I went to university in Richmond, Virginia. And anyone who has lived in or even just visited Richmond knows the prominent place that Monument Avenue holds in the city. With its lovely tree-lined cobblestone streets, Monument Avenue is an iconic part of the city; but it is also a highly contested area due to the Confederate figures that hold pride of place at various locations along the street. Some believe that these monuments should remain where they are as they serve as important symbols of the Confederacy and part of Richmond’s history; however, for many others, these memorials are a glorification of the city’s history with slavery and racism. Virginia Governor Northam has promised to remove the statue of Robert E. Lee although a court ruling on 8 June temporarily stymied efforts to remove the statue. Protestors have since taken matters into their own hands and toppled statues of Jefferson Davis and Christopher Columbus.

Richmond is certainly not the only city seeing the removal of its statues. In New York City, the American Museum of Natural History has made the decision to remove the monument of Theodore Roosevelt that has marked the museum’s entrance overlooking Central Park since 1940. The museum’s president, Ellen Futter, has remarked that it is the statue’s hierarchical composition that is being objected to, rather than Roosevelt himself. It is interesting to note, however, that the statue’s architect, John Russell Pope referred to the figures as a heroic group, while the sculptor, James Earle Fraser, remarked that the monument could even symbolize “Roosevelt’s friendliness to all races.” While this may have been the intention of those who are responsible to the statue’s placement, it is certainly not how it is being interpreted now, leading many to protest the monument and the decision to have it removed.

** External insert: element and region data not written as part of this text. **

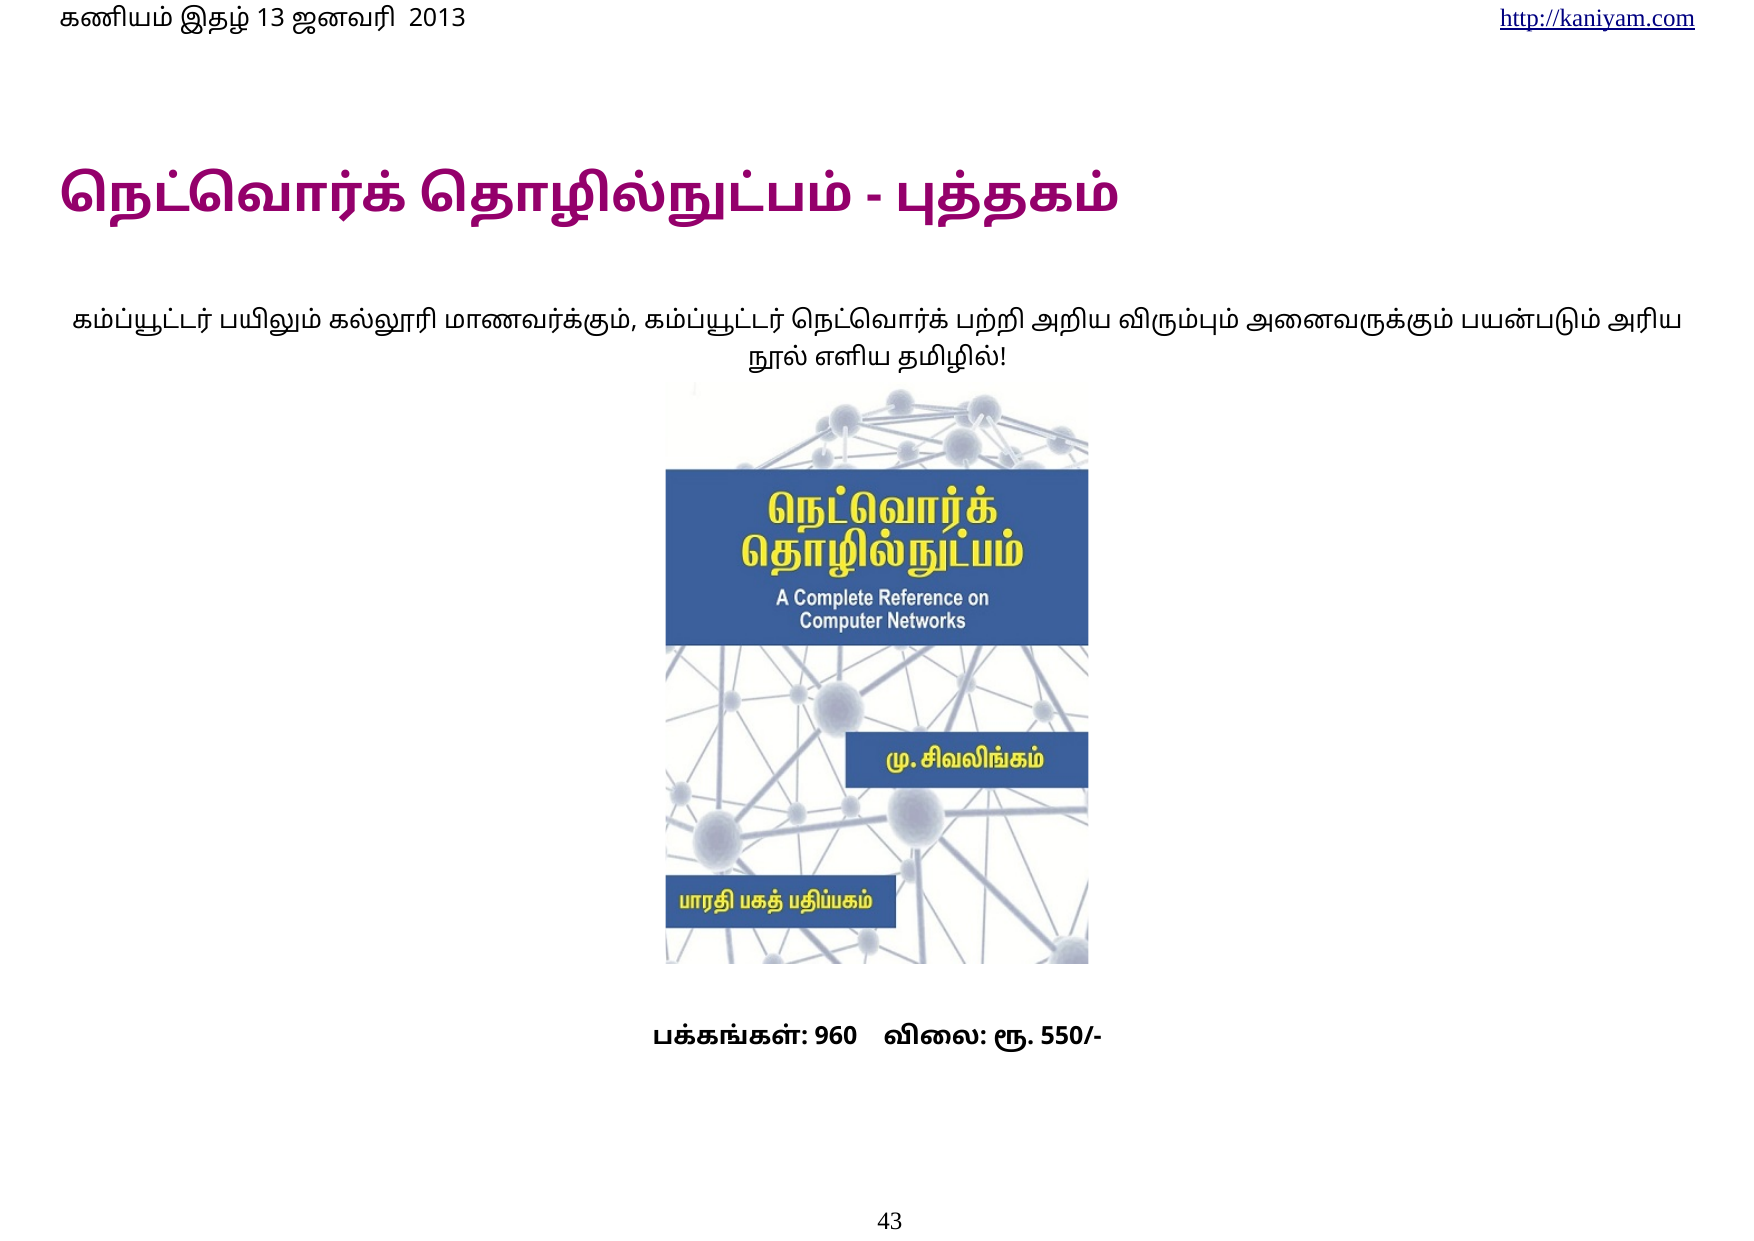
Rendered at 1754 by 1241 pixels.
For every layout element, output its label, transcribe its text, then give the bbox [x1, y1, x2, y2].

text பக்கங்கள்: 960 விலை: ரூ. 550/- [59, 1017, 1695, 1054]
subtitle நெட்வொர்க் தொழில்நுட்பம் - புத்தகம் [59, 157, 1695, 289]
text கம்ப்யூட்டர் பயிலும் கல்லூரி மாணவர்க்கும், கம்ப்யூட்டர் நெட்வொர்க் பற்றி அறிய விரும்பும் அனைவருக்கும் பயன்படும் அரிய நூல் எளிய தமிழில்! [59, 301, 1695, 375]
picture [665, 382, 1089, 964]
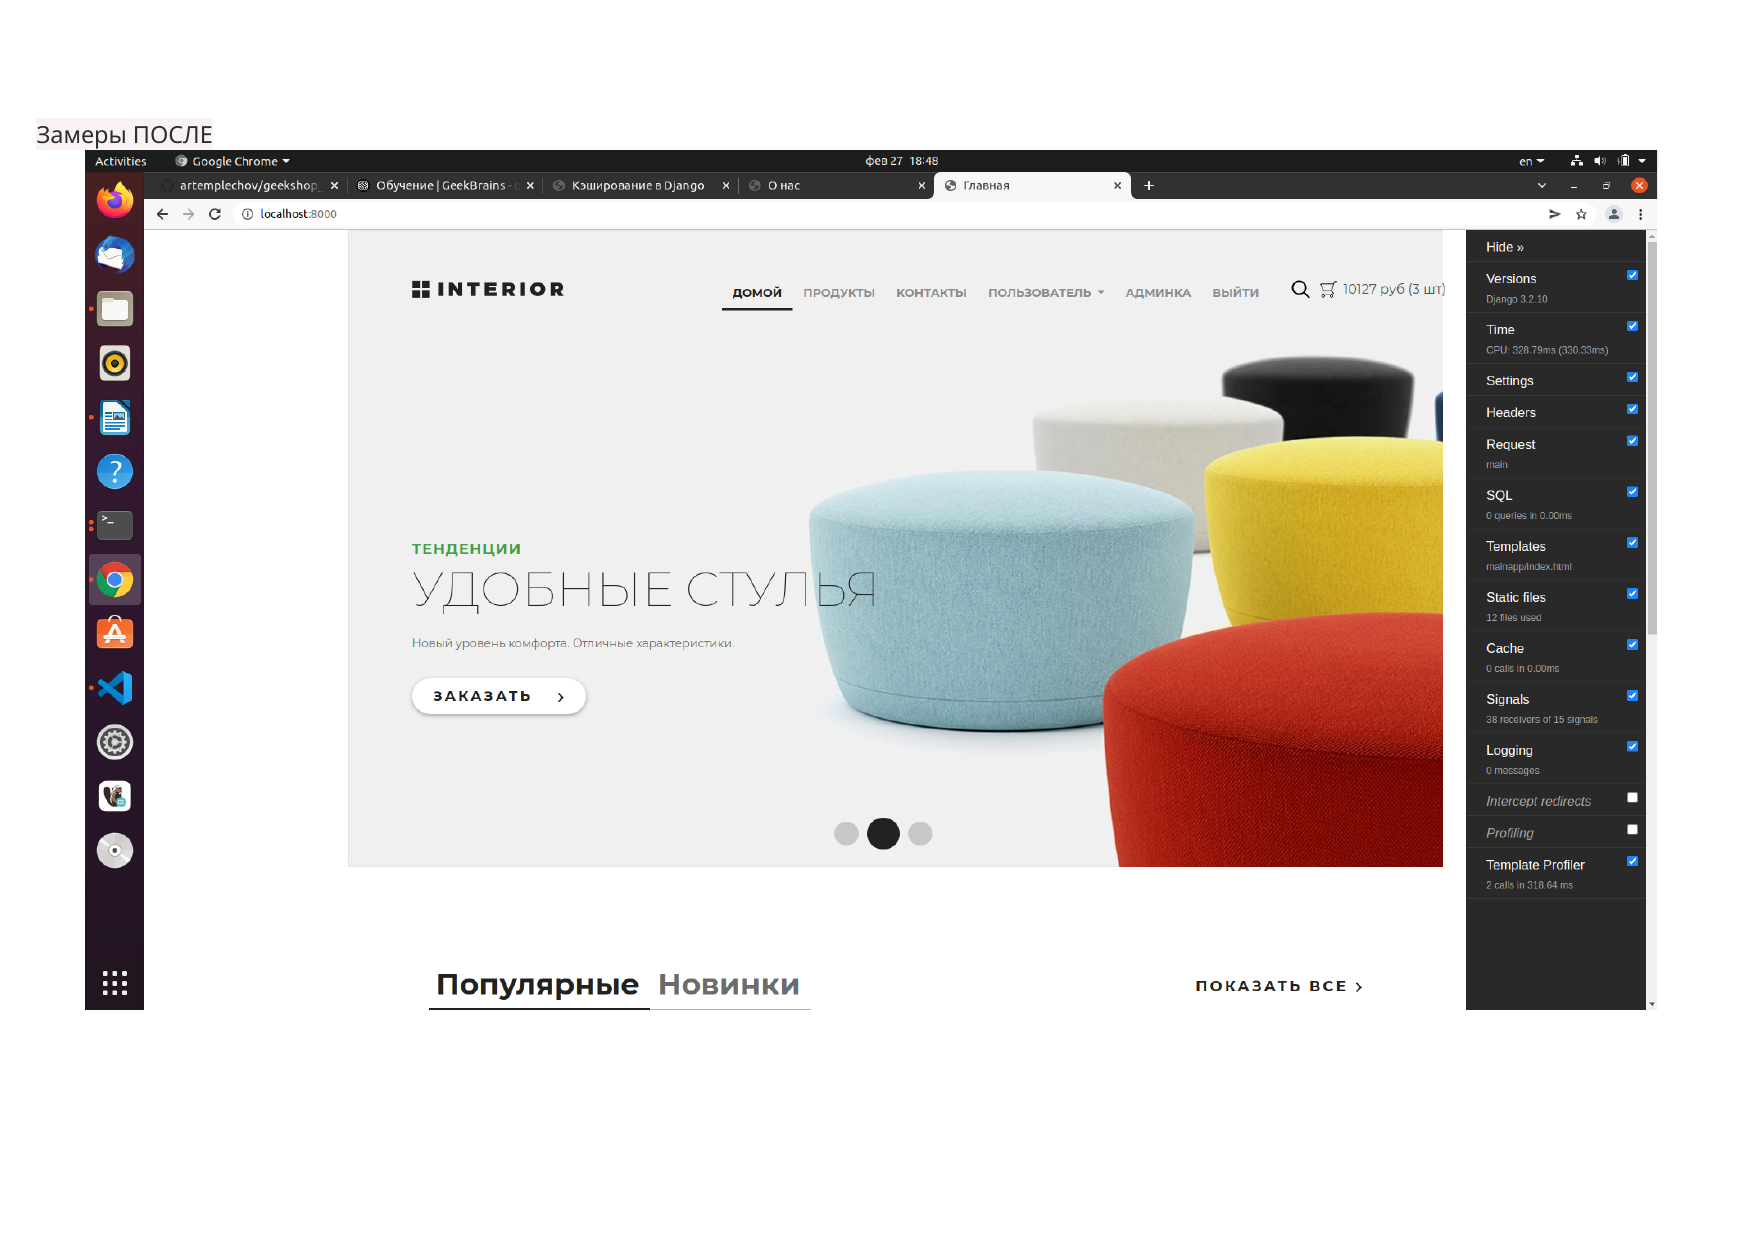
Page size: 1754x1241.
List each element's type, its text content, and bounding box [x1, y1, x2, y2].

text Замеры ПОСЛЕ [36, 118, 1706, 150]
picture [85, 150, 1658, 1010]
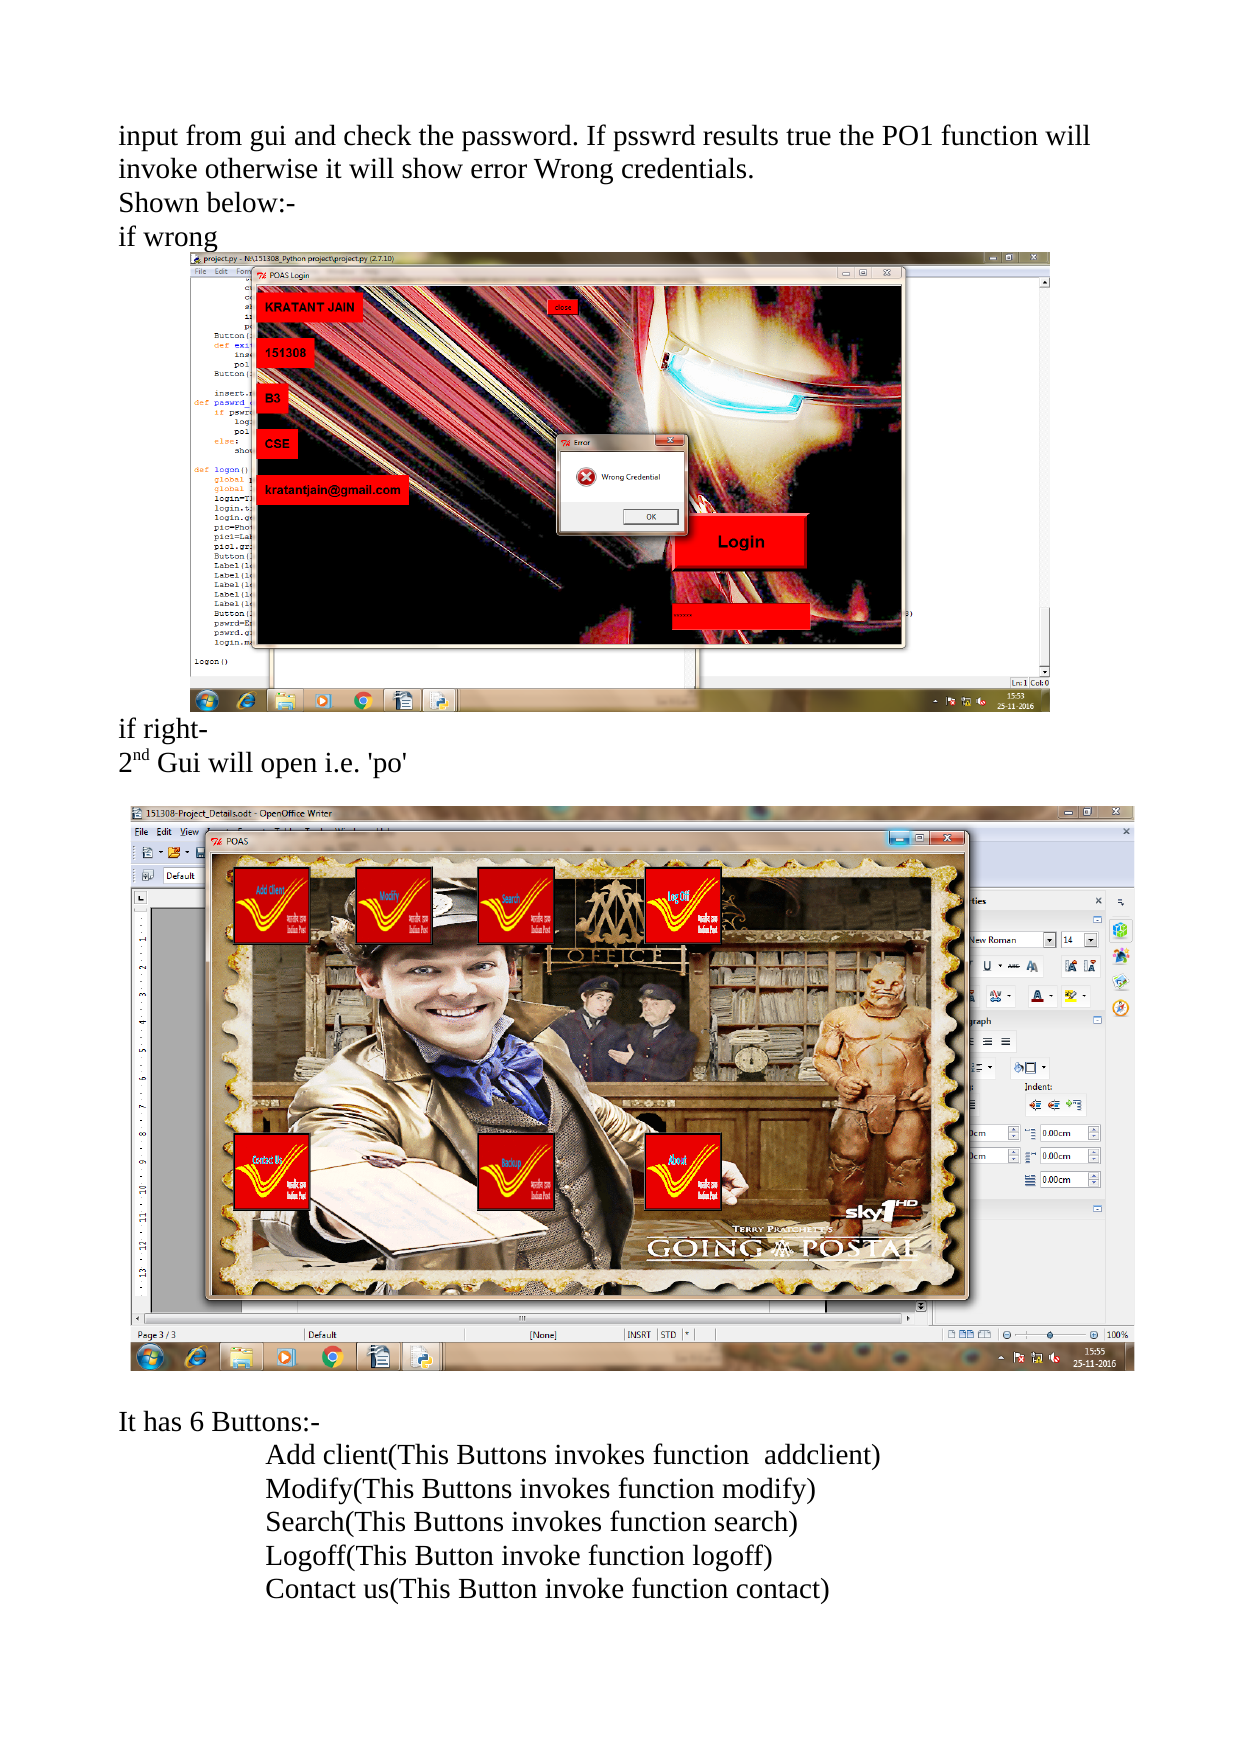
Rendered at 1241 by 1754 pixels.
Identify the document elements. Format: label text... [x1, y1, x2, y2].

text 2nd Gui will open i.e. 'po' [118, 745, 1122, 778]
text Search(This Buttons invokes function search) [118, 1504, 1122, 1538]
text Shown below:- [118, 185, 1122, 219]
text Modify(This Buttons invokes function modify) [118, 1471, 1122, 1504]
text Add client(This Buttons invokes function addclient) [118, 1437, 1122, 1471]
picture [130, 806, 1135, 1371]
picture [190, 252, 1050, 712]
text input from gui and check the password. If psswrd results true the PO1 function will invoke otherwise it will show error Wrong credentials. [118, 118, 1122, 185]
text if wrong [118, 219, 1122, 252]
text It has 6 Buttons:- [118, 1404, 1122, 1437]
text Contact us(This Button invoke function contact) [118, 1572, 1122, 1605]
text Logoff(This Button invoke function logoff) [118, 1538, 1122, 1572]
text if right- [118, 252, 1122, 745]
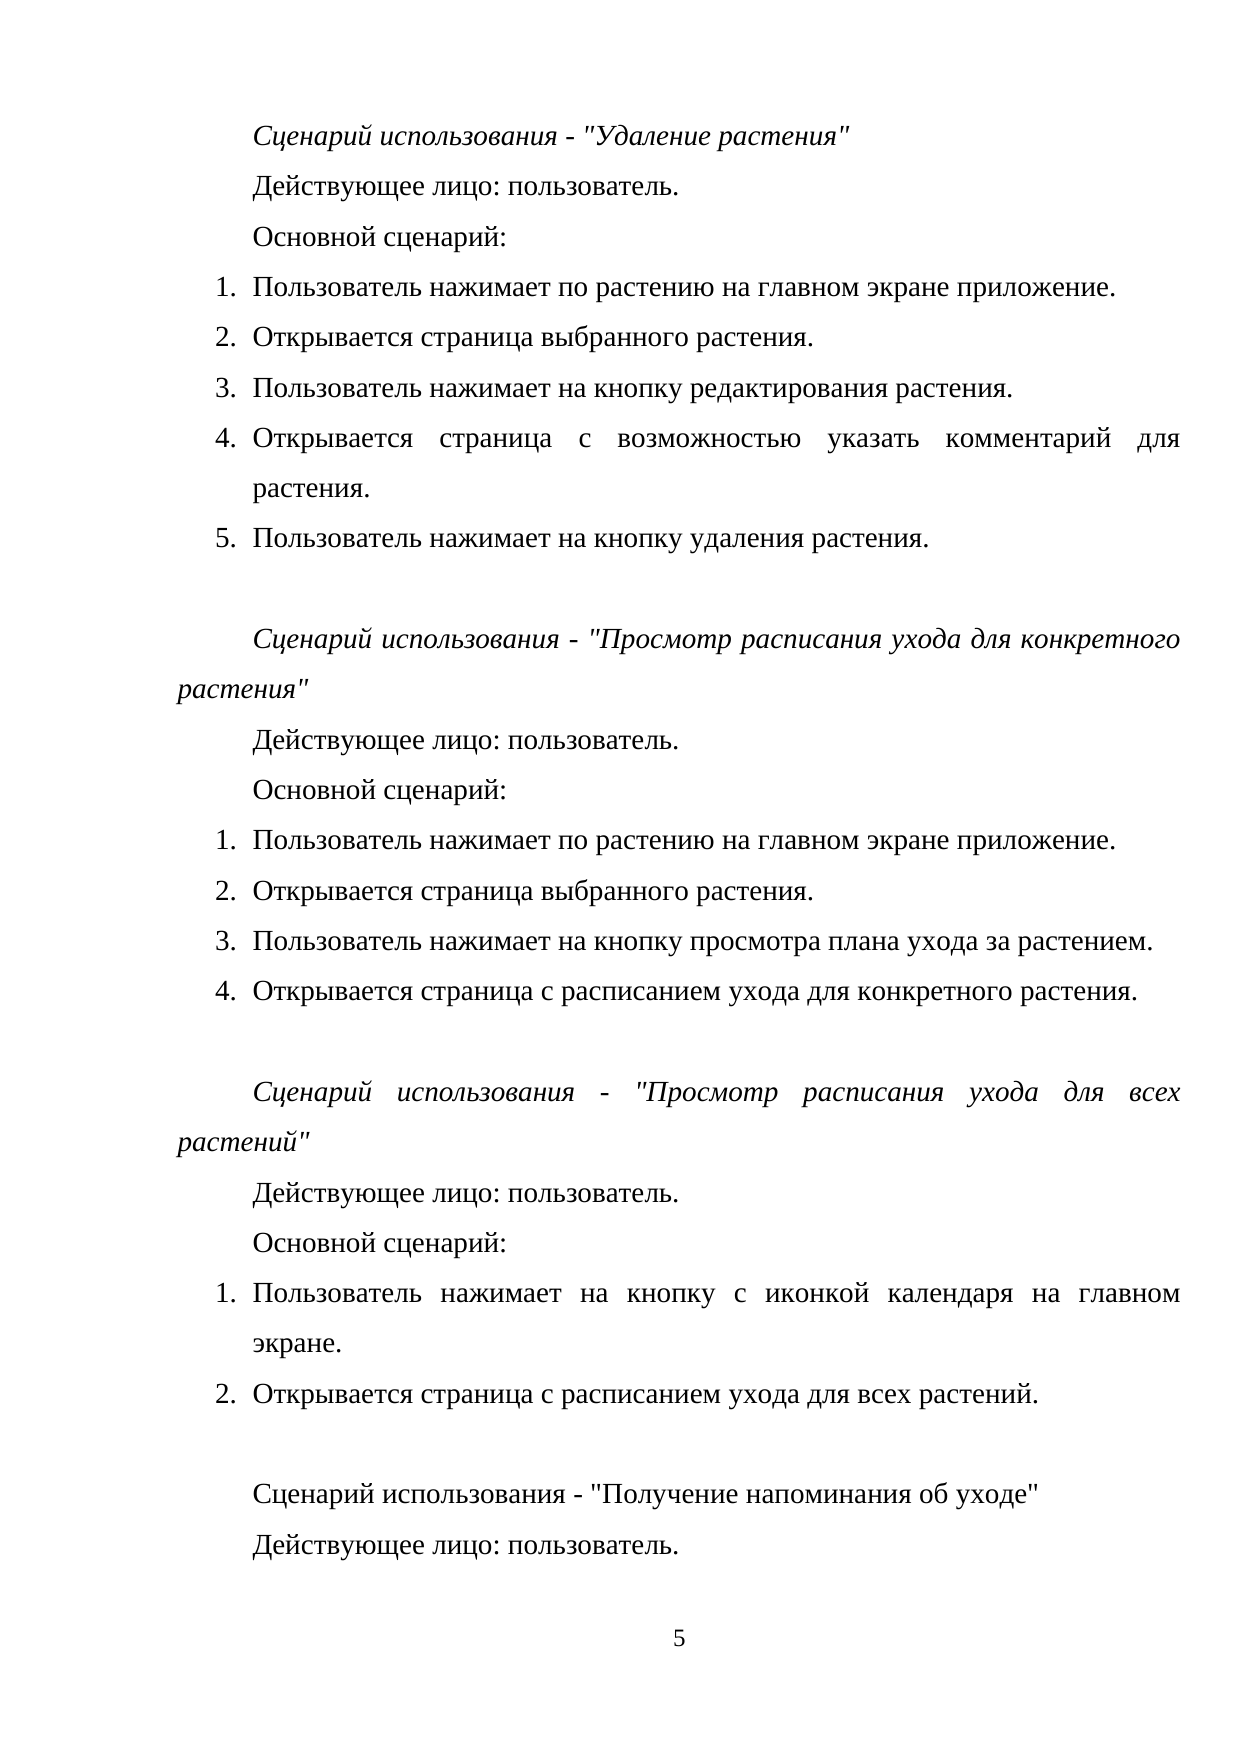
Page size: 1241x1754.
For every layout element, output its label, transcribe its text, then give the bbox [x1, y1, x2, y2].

The “Equestrian Statue of Theodore Roosevelt” in front of the American Museum of Natural History in New York City.

It is my hope that as we are reevaluating the various monuments placed around the nation, that museums would take the actions of the American Museum of Natural History as an example to follow. Prior to the decision to remove the Roosevelt statue, the museum held an exhibit exploring the history and addressing the issues that the statue presents. It includes the many different remarks and opinions of museum visitors, which would surely lead to further conversations and critical thinking amongst visitors to the exhibit. With this very recent decision to remove the statue, it is my hope that the statue will not be removed entirely from public view. Rather, I think it would be more constructive to have the removed monuments considerately placed – graffiti and all – within a museum, along with information of the various nuances that the statue represents and encouragement for visitors to stop and think about the issues that the monument presents to them as well as their own beliefs and attitudes.

What an opportunity museums can have now to encourage these conversations and help visitors to think about the past in ways that they hadn’t previously considered. History is often a complicated mess that can be painful to think about. And monuments can be painful reminders of these difficult and complicated histories. I believe that it is a museum’s responsibility to help their communities to engage with this history in its entirety and to not allow it to be forgotten. I see the removal of these monuments as an opportunity to create a deeper understanding of ourselves, our history, and each other. It will certainly be difficult. But I am just as certain that it is worth doing.